Saved entries:
=== Begin Enclosure ===

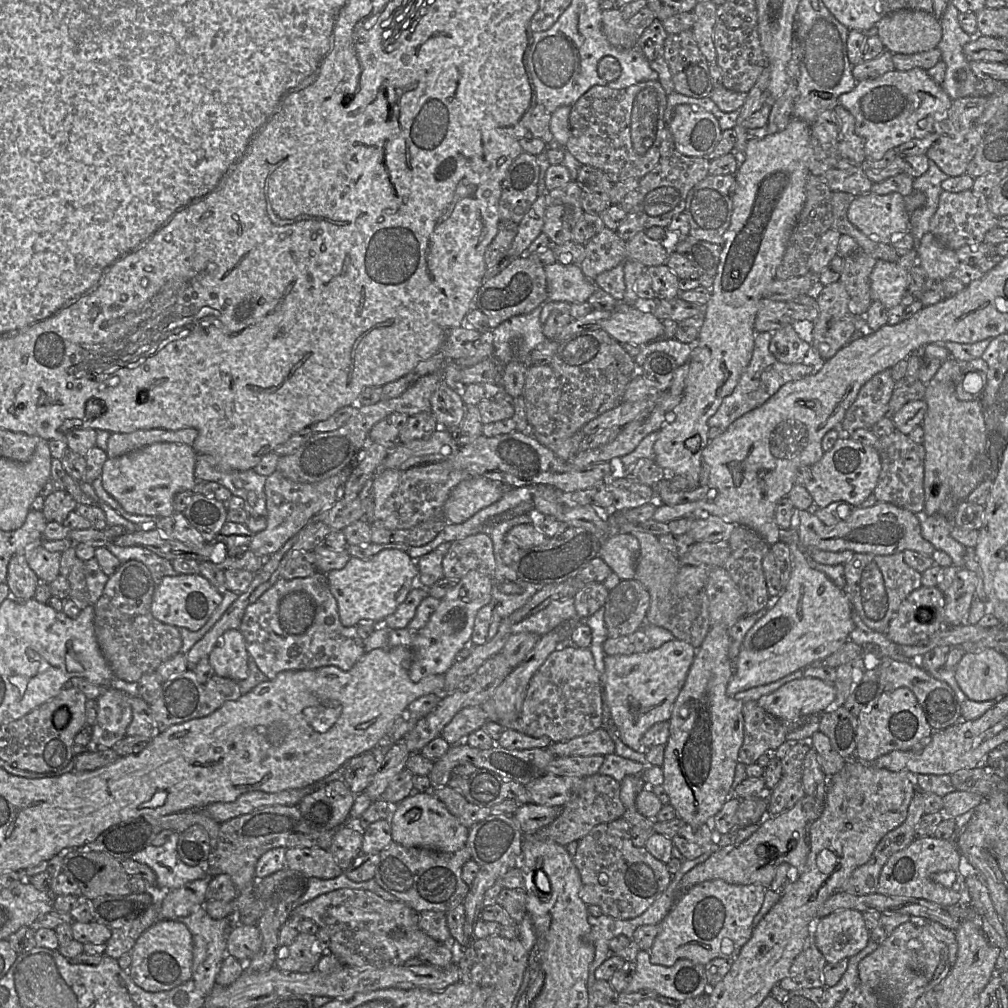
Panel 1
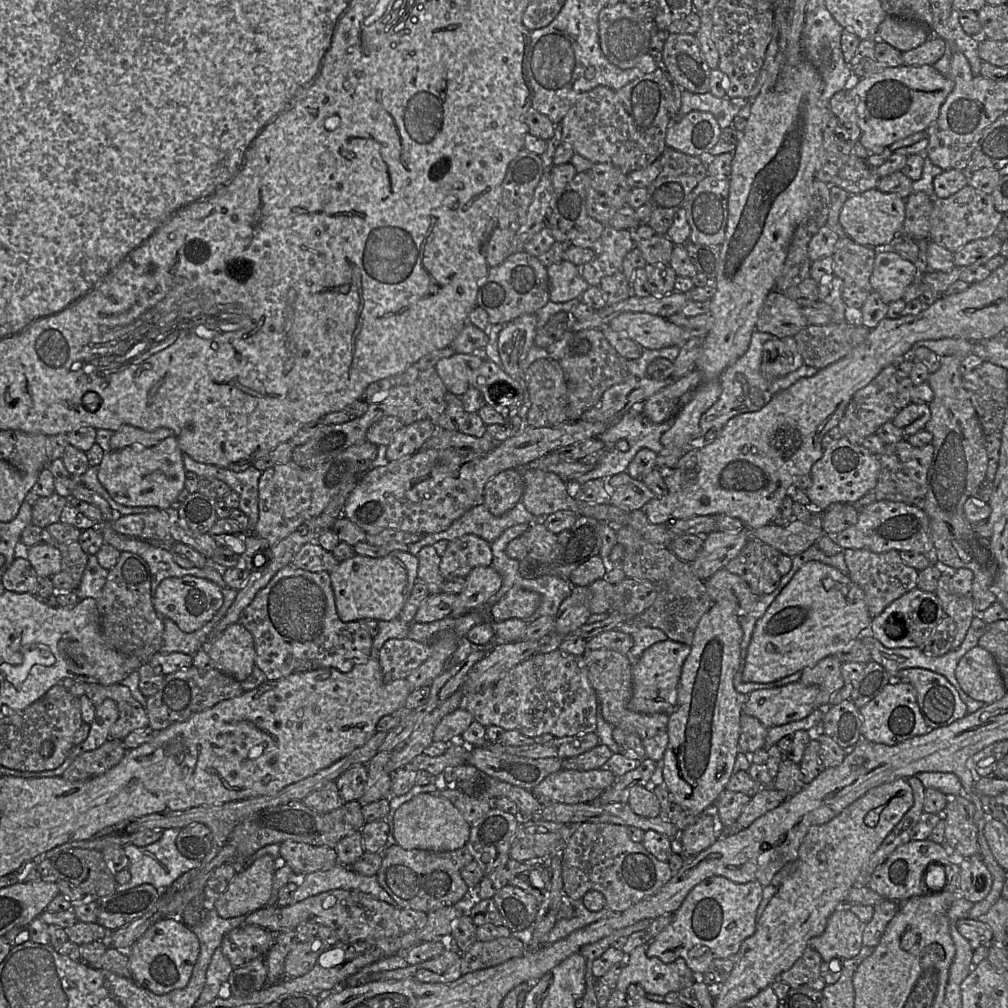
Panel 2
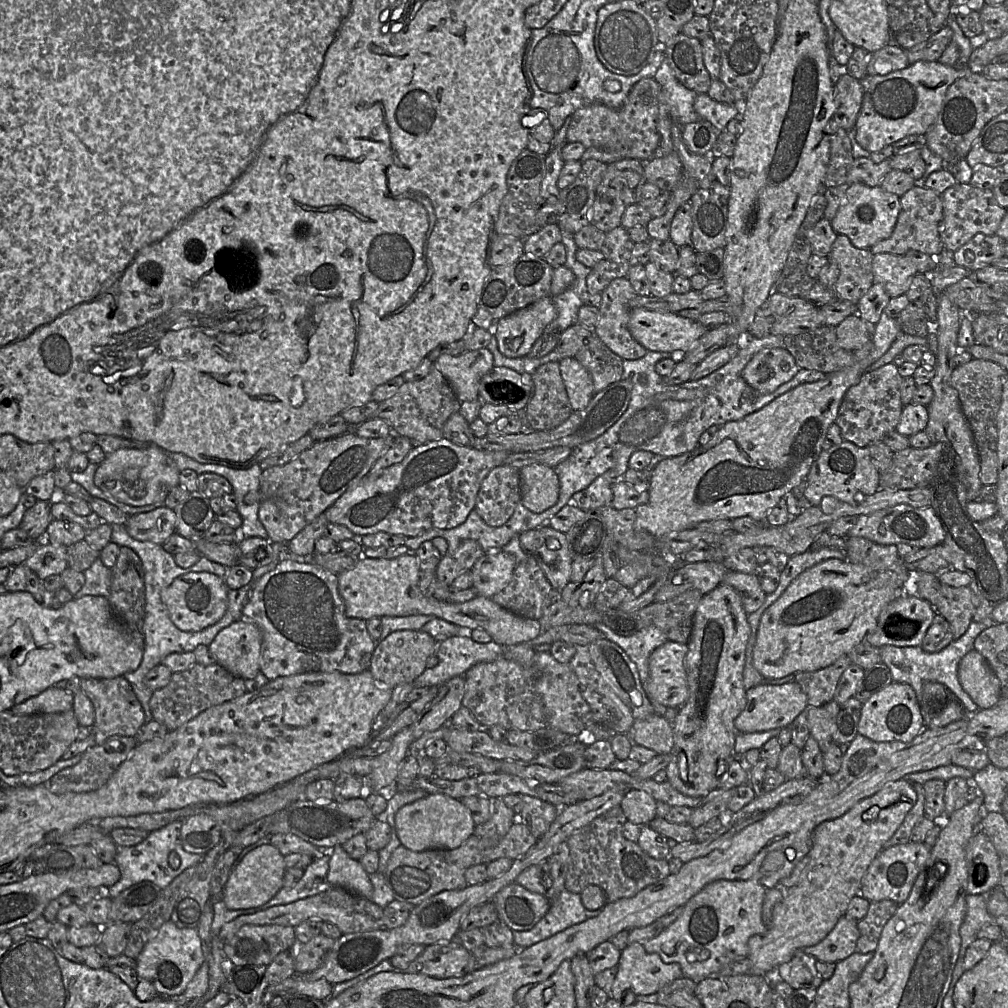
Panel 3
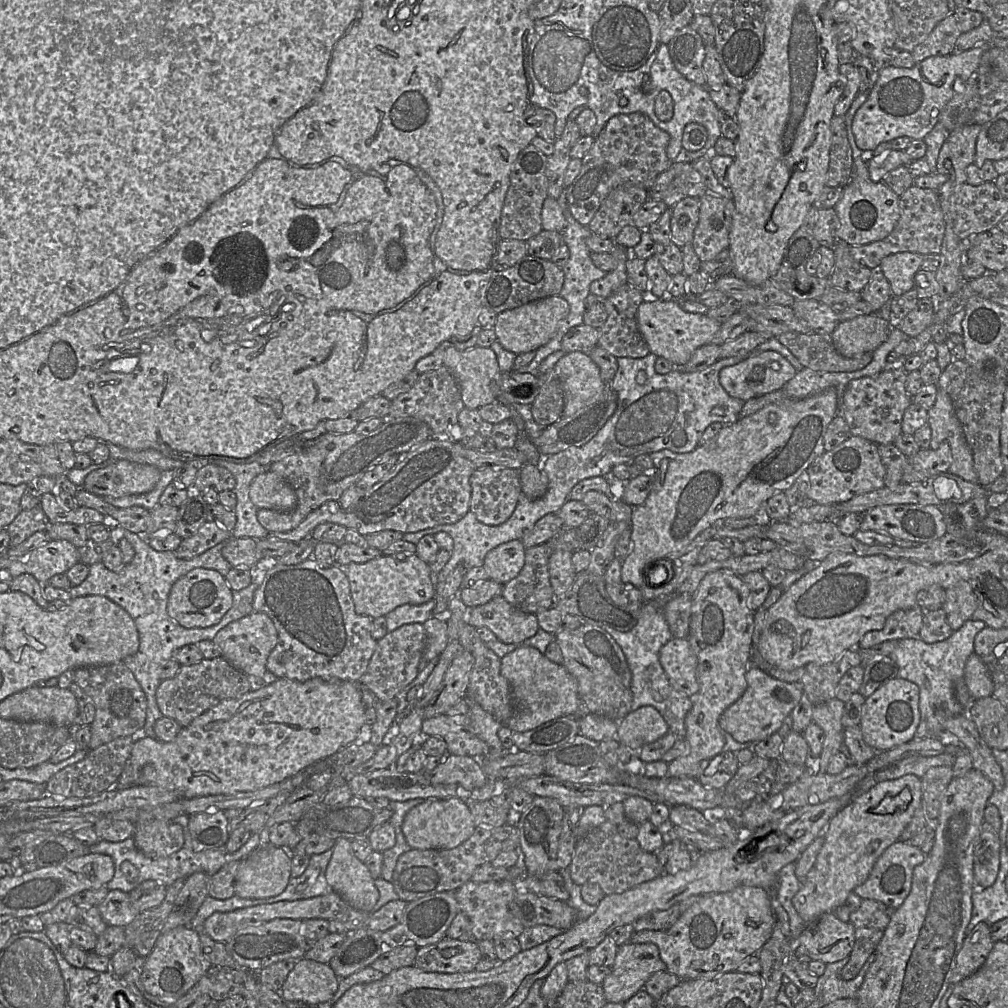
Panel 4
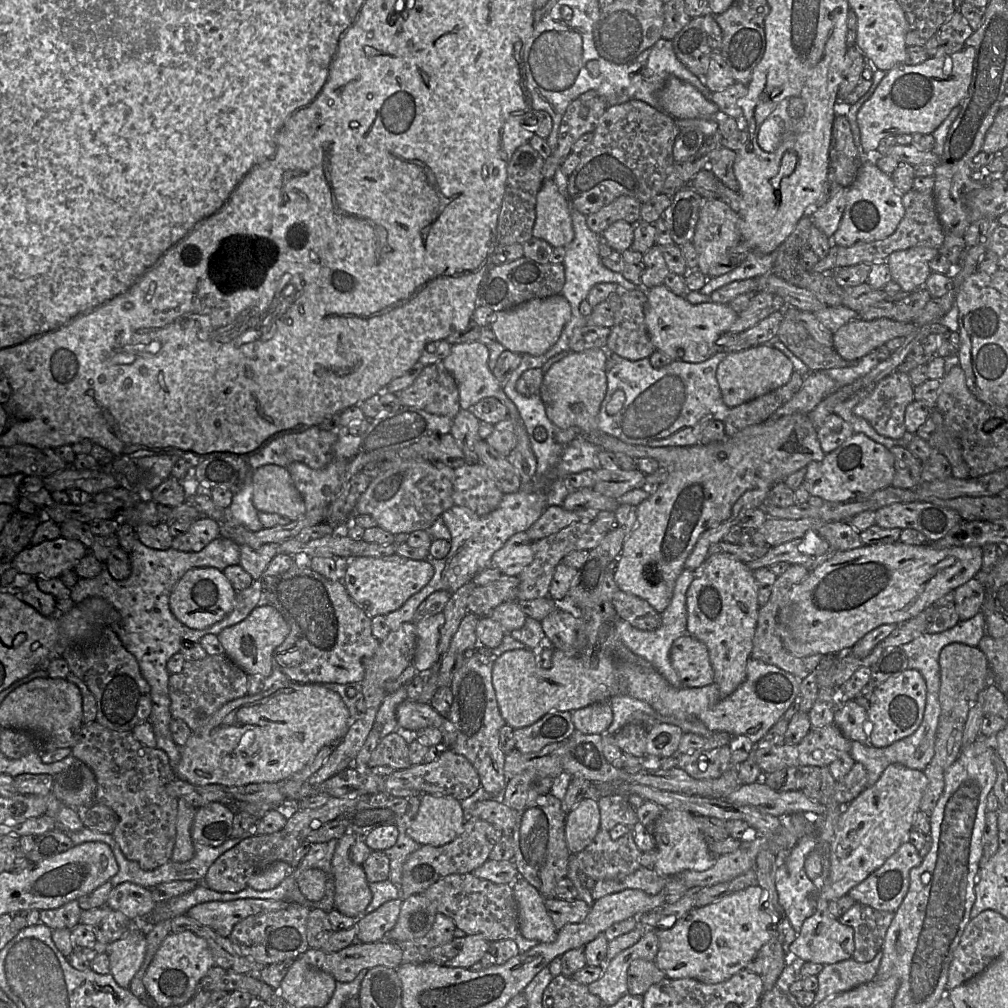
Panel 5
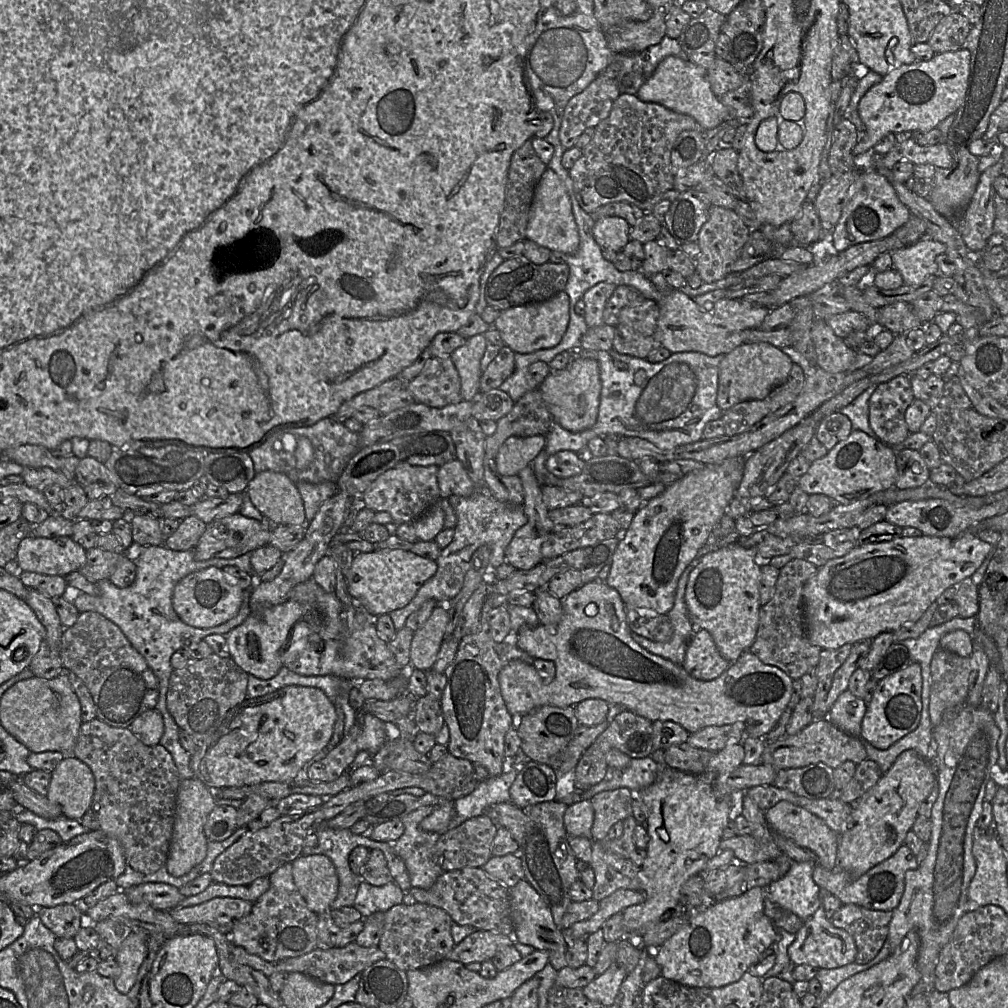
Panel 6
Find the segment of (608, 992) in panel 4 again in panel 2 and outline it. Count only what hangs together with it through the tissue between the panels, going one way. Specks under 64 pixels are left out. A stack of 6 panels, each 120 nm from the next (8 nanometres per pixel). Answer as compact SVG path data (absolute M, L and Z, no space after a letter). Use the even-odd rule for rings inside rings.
M647 945L636 947L626 958L615 990L627 992L631 984L640 985L649 994L665 996L680 991L699 979L682 958L666 964L657 957L648 958Z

=== End Enclosure ===

Please restate the entries word for word. Skip the pictures.

EXERCISE SOLUTION:
Panel 1
Panel 2
Panel 3
Panel 4
Panel 5
Panel 6
Find the segment of (608, 992) in panel 4 again in panel 2 and outline it. Count only what hangs together with it through the tissue between the panels, going one way. Specks under 64 pixels are left out. A stack of 6 panels, each 120 nm from the next (8 nanometres per pixel). Answer as compact SVG path data (absolute M, L and Z, no space after a letter). Use the even-odd rule for rings inside rings.
M647 945L636 947L626 958L615 990L627 992L631 984L640 985L649 994L665 996L680 991L699 979L682 958L666 964L657 957L648 958Z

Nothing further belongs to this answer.